Of course other addictions are equally consuming. All addictions are consuming ~ otherwise they cannot be properly called an addiction.

One hears, though personally I do not know one, of people who pursue some obscure line of enquiry. They read books about their subject, they write page after page in the hope of persuading others to be equally interested. They are very interesting people should you wish to listen to the long-winded discussions they feel compelled to launch into at the slightest provocation.

I do know genealogists. They are a dime a dozen in my family. Hour upon hour is spent scraping the dredges of my mind for aunt Alice's second cousin's husband's name. Does it matter? To the genealogist it is of utmost importance as it fills a gap on a page of the family tree. When, a few weeks later, another meeting with the family scribe occurs it is so disheartening to have to relate the same piece of information again. Why? Because the original piece of paper on which the initial information was written has been lost in the filing system. The filing system! A box of paper would be a better description. It would be true to say that many of us who are not genealogists have more information on their computer under the scalp about who is who within the family than the aforesaid genealogist. However as an addiction, genealogy is harmless.

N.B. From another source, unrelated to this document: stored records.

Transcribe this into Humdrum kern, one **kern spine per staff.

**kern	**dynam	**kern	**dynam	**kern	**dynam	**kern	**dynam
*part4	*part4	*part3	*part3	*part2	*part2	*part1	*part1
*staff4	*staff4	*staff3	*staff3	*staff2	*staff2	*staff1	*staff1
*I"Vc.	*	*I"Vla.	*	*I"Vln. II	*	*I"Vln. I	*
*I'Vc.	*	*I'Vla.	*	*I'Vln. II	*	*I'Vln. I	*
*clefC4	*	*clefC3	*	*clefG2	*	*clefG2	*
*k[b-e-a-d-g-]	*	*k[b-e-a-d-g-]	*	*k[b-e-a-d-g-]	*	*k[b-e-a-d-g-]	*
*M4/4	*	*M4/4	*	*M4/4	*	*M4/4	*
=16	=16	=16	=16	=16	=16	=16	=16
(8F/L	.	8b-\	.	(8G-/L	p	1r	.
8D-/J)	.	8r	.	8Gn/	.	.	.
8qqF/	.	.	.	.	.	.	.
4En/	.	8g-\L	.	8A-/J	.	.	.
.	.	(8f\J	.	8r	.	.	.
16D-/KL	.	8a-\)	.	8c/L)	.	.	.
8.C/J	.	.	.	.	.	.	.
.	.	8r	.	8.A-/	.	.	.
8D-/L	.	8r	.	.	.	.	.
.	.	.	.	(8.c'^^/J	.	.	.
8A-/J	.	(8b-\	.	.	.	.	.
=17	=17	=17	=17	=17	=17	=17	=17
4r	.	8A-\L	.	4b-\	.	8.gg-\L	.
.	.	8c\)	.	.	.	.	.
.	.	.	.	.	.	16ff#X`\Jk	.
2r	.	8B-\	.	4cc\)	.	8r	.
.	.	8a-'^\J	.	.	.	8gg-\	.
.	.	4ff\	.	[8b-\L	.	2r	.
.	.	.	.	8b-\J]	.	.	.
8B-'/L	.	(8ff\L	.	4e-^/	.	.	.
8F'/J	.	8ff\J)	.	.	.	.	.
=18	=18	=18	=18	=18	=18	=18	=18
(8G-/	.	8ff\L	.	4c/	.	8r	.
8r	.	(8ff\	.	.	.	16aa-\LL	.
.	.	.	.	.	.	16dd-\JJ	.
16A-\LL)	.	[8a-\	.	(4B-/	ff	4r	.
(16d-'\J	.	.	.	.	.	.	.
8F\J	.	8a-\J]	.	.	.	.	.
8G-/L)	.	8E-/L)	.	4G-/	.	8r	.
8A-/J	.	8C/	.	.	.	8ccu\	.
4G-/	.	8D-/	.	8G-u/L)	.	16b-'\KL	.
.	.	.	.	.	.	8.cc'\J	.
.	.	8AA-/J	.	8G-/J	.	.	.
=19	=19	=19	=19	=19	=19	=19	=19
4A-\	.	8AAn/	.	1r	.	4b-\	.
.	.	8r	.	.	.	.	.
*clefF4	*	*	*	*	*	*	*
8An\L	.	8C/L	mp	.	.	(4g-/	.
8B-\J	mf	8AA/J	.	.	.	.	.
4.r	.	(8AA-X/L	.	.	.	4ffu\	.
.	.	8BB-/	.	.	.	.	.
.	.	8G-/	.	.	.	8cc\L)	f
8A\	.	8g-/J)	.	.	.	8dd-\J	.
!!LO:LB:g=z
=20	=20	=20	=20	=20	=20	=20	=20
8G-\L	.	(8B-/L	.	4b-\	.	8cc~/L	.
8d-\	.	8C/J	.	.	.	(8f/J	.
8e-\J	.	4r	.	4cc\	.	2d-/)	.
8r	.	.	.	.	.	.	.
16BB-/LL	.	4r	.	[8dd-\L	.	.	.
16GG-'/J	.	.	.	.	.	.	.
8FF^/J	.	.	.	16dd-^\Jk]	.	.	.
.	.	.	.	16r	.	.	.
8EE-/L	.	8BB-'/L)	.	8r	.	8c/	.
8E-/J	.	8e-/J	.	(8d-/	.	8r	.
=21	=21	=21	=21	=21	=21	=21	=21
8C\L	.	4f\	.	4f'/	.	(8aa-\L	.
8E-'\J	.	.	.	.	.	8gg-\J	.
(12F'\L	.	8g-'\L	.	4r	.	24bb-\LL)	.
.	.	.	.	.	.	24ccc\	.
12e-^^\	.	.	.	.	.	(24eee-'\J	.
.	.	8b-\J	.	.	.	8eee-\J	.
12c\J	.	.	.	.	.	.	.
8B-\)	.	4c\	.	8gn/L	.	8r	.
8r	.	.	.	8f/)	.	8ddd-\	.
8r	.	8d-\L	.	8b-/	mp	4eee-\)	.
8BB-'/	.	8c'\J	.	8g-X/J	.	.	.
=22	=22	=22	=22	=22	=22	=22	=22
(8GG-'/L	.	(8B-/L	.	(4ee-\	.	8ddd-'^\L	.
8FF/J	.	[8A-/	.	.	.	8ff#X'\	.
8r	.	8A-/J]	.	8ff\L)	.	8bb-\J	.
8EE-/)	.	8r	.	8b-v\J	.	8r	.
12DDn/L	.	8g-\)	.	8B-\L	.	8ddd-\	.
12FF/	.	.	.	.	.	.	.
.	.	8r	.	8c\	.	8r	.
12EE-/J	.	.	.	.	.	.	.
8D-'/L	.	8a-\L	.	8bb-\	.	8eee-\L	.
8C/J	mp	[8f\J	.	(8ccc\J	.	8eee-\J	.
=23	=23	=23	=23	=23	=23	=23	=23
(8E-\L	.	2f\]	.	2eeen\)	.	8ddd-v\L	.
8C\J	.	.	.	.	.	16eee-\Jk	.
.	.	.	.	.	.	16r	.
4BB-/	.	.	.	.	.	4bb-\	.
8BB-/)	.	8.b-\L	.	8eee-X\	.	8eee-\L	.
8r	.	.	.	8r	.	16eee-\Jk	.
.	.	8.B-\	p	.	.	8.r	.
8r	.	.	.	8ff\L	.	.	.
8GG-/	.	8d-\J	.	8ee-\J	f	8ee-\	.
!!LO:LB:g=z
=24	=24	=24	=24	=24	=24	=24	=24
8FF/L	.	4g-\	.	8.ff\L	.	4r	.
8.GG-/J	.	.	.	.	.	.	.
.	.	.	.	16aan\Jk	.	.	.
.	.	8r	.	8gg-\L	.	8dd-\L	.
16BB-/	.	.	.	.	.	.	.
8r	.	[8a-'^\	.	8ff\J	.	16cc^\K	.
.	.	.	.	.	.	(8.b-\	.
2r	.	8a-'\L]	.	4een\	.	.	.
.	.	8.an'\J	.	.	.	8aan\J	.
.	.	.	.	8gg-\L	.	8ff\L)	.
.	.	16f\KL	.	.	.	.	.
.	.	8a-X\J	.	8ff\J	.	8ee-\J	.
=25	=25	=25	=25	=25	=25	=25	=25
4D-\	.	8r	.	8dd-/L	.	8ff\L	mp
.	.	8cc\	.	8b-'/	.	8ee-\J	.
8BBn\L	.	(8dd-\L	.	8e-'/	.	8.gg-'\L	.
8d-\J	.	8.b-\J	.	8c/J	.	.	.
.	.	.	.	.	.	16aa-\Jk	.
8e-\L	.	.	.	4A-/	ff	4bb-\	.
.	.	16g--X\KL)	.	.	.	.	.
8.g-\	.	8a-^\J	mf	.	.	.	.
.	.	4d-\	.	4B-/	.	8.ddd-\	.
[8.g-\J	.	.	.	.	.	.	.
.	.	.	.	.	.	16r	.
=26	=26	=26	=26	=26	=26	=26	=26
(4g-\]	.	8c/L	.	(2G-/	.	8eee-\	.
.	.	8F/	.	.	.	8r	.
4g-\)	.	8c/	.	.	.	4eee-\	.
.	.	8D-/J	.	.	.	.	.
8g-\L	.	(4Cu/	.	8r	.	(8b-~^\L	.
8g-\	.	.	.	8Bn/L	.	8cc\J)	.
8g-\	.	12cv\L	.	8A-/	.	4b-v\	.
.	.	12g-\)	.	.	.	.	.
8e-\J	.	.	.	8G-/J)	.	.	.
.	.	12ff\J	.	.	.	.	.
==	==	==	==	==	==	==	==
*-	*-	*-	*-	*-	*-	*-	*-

But, back to the point. I have an addiction. It is ..... now wait for it ..... WORDS! Every waking hour my mind runs amok with words. Should I hear a new word I am instantly curious as to its origin. A trip to the dictionary is a trip to the movie theatre. I spy a word.

Instantly I have a mental picture running through the brain of that word and all its concepts. I make a movie from a word.

Once I never knew words. I was but a child then. I learned to read. I learned to write, and from that moment on my addiction has grown in magnitude. It is harmless. Hopefully it isn't life shortening, and under proper control it can be useful.... some of the time anyway!

Saturday, June 5, 2010

Life Support

Rose's clambering embrace gave life support to weathered and near crippled Fence.

Years ago Fence was erected to replace a more ancient structure. Families living on either side spent endless hours oiling Fence, and spraying weed-killer on his foundations in an earnest endeavour to preserve his aged facade. Mother Nature had another agenda. Slowly, relentlessly, lichens took up residence on Fence's silvered exterior, attaching themselves to exposed regions. That coat gave him an almost distinguished appearance.

Rose's lineage was impeccable. Sturdy White Briar with feet firmly planted in the ground suckered sweetly perfumed, blowsy, Blush Pink. When severe pruning of the thorn-encrusted limbs destroyed Blush Pink, White Briar flourished. Spreading her arms she smothered Fence and edged her way towards the delicate lemon and cream honeysuckle clinging nearby.

One cruel winter's night a storm brewed from the west; wild winds gathered strength and hurtled debris through the darkened sky. Rose and aged Fence clung together against the onslaught of the screaming intruder, battling to remain upright as branches of their taller neighbours, and errant plastic bags, whipped by.

The calmness of the dawn revealed the devastation, in the centre of which Rose and Fence lay together, entwined in death as in life.